# JavaFX fähigkeiten & kostenloses eBook



## tobi88 (8. Okt 2008)

Moin Leute,

ich schaue mir gerade ein paar JavaFX Beispiele im Netz an und ich bin auf dieses hier gestoßen
http://de.youtube.com/watch?v=0fQNu2UD1R0&feature=related

Sehe ich richtig, dass das Applet im Browser gestartet wird und nachdem den Browser schließt das Applet weiter läuft? Ich bin echt beeindruckt.

Kann man auch Forms mit JavaFX erstellen und nicht nur Applets?

Würde mir gerne JavaFX aneignen. Ich bin auf der suche nach ein paar eBooks. Kennt ihr welche oder könnt ihr welche Empfehlen? Ich würde mir auch ein Buch kaufen.

→ **Bereitgestellte Angaben**
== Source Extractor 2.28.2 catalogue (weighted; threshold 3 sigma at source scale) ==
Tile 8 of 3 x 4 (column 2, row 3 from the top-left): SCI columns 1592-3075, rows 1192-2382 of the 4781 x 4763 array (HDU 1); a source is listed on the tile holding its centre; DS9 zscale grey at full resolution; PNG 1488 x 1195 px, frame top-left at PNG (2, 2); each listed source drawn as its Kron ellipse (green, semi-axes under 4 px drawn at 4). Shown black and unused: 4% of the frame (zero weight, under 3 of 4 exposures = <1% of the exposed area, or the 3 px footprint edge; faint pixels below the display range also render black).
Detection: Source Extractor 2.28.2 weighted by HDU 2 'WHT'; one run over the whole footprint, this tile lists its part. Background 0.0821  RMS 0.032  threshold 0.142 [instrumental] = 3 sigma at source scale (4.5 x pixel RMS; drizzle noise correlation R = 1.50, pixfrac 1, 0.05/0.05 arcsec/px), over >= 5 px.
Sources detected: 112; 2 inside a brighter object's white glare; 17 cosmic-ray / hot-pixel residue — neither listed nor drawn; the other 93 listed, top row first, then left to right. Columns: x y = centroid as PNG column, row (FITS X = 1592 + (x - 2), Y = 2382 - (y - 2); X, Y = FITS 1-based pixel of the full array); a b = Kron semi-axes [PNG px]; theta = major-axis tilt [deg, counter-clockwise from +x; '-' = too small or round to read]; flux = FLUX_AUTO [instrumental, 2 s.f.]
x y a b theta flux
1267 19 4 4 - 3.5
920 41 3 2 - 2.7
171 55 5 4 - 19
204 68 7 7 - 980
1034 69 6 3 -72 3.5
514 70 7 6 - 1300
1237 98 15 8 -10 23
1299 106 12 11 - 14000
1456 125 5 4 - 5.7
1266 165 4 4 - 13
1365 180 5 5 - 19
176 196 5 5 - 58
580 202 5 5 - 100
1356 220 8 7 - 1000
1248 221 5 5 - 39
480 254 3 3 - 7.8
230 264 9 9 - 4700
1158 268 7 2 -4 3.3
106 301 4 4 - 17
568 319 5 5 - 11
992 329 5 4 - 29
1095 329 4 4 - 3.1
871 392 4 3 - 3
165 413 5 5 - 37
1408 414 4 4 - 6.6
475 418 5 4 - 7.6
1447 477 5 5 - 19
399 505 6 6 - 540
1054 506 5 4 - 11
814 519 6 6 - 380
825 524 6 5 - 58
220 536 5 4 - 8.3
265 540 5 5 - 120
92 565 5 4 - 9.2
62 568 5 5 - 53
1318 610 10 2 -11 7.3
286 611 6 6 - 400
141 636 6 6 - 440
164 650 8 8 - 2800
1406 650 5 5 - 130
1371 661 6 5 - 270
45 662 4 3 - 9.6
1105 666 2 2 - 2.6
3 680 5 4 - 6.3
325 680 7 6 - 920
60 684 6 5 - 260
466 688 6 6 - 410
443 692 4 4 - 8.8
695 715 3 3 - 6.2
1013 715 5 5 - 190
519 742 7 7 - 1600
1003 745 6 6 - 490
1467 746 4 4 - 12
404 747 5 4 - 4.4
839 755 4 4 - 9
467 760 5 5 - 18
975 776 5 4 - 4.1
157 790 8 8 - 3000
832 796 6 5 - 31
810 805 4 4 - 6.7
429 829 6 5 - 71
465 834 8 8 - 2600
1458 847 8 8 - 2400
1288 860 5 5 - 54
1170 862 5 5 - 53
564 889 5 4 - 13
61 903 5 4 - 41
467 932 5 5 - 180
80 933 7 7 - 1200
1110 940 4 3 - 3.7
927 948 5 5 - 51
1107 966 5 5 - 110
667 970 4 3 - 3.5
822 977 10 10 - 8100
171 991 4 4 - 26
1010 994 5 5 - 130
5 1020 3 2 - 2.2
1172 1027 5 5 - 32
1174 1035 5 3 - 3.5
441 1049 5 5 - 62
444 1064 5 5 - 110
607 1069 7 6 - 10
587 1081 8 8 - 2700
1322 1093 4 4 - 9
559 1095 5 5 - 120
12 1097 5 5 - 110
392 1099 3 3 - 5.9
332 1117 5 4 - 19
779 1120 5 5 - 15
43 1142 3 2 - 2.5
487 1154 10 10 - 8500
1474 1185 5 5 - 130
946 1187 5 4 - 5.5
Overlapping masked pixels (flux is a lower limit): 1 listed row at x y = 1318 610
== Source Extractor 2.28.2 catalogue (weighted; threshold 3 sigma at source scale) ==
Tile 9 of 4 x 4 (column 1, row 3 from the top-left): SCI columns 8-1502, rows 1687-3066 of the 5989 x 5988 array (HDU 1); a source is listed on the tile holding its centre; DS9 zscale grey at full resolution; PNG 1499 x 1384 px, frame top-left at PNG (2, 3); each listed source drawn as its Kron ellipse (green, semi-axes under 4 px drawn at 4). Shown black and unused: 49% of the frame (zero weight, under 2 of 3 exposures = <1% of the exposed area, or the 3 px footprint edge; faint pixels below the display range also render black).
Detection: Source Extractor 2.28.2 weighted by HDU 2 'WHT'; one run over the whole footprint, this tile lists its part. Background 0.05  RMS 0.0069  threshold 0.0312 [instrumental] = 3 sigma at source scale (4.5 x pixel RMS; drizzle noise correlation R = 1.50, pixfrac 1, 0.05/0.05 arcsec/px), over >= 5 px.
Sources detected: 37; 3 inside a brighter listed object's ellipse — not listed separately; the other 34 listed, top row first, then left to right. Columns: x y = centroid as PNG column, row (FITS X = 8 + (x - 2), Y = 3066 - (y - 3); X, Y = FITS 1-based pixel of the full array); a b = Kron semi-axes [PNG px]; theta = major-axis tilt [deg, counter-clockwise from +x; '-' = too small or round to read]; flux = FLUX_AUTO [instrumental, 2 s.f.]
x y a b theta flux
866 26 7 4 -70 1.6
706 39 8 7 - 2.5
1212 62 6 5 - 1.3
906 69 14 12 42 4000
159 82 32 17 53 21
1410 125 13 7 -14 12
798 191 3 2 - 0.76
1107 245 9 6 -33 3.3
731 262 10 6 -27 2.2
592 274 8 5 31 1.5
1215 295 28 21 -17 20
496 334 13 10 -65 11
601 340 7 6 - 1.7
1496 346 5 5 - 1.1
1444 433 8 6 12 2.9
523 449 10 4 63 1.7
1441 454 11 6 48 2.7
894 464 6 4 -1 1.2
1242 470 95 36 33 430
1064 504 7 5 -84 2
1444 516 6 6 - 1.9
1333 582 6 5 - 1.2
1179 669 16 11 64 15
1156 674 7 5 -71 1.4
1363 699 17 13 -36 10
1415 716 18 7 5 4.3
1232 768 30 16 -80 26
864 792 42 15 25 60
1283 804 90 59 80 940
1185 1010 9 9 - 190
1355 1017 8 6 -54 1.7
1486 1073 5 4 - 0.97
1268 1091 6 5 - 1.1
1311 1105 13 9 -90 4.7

→ **Zu erledigende Aufgaben**
1 – Nenne das Datum, das im Forenbeitrag über JavaFX beim Beitrag von tobi88 angegeben ist.
2 – Schreibe aus dem Forenbeitrag über JavaFX den Abschnitt ab, der mit den Worten „## tobi88 (8.“ beginnt und mit „bin echt beeindruckt.“ endet.
3 – Prüfe anhand des Forenbeitrags über JavaFX, ob die folgenden Aussagen zutreffen: (a) Der Verfasser wäre auch bereit, ein Buch zu kaufen. (b) Der Verfasser beherrscht JavaFX bereits. (c) Der Verfasser sucht nach Videokursen. Beantworte jede Aussage mit Ja oder Nein und zitiere die entscheidenden Worte wörtlich.
Die Zeilen sind eigenständiges Material und gehören nicht zum Forenbeitrag über JavaFX.

→ **Antworten je Aufgabe**
1 – 8. Okt 2008

2 –
## tobi88 (8. Okt 2008)

Moin Leute,

ich schaue mir gerade ein paar JavaFX Beispiele im Netz an und ich bin auf dieses hier gestoßen
http://de.youtube.com/watch?v=0fQNu2UD1R0&feature=related

Sehe ich richtig, dass das Applet im Browser gestartet wird und nachdem den Browser schließt das Applet weiter läuft? Ich bin echt beeindruckt.

3 –
(a) Ja: „Ich würde mir auch ein Buch kaufen.“
(b) Nein: „Würde mir gerne JavaFX aneignen.“
(c) Nein: „Ich bin auf der suche nach ein paar eBooks.“